Source data:
******

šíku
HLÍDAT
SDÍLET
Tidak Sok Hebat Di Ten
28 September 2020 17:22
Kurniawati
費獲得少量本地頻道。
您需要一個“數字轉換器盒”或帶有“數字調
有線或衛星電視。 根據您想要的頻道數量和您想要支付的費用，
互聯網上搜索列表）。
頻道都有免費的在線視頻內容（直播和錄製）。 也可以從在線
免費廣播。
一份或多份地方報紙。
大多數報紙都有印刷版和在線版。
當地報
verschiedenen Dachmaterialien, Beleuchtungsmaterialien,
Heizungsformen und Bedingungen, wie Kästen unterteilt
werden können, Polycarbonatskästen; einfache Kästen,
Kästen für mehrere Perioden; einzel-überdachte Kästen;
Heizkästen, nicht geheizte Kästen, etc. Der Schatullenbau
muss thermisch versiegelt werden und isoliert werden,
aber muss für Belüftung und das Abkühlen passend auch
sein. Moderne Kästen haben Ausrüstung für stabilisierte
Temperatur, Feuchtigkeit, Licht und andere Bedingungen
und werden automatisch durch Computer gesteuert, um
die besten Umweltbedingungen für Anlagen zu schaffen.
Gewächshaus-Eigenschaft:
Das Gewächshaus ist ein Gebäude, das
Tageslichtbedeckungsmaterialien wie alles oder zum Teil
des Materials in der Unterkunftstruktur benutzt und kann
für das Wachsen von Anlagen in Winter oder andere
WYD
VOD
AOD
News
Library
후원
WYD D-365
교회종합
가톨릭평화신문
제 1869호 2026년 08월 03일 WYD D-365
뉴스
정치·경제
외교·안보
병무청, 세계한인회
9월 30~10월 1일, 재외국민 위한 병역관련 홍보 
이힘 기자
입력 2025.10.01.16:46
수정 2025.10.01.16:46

******

Exercise:
Please write out, exactly as they appear, the lines from the line containing "Das Gewächshaus ist ein Gebäude, das" through the last line of the records above, both included.

Answer to this exercise:
Das Gewächshaus ist ein Gebäude, das
Tageslichtbedeckungsmaterialien wie alles oder zum Teil
des Materials in der Unterkunftstruktur benutzt und kann
für das Wachsen von Anlagen in Winter oder andere
WYD
VOD
AOD
News
Library
후원
WYD D-365
교회종합
가톨릭평화신문
제 1869호 2026년 08월 03일 WYD D-365
뉴스
정치·경제
외교·안보
병무청, 세계한인회
9월 30~10월 1일, 재외국민 위한 병역관련 홍보 
이힘 기자
입력 2025.10.01.16:46
수정 2025.10.01.16:46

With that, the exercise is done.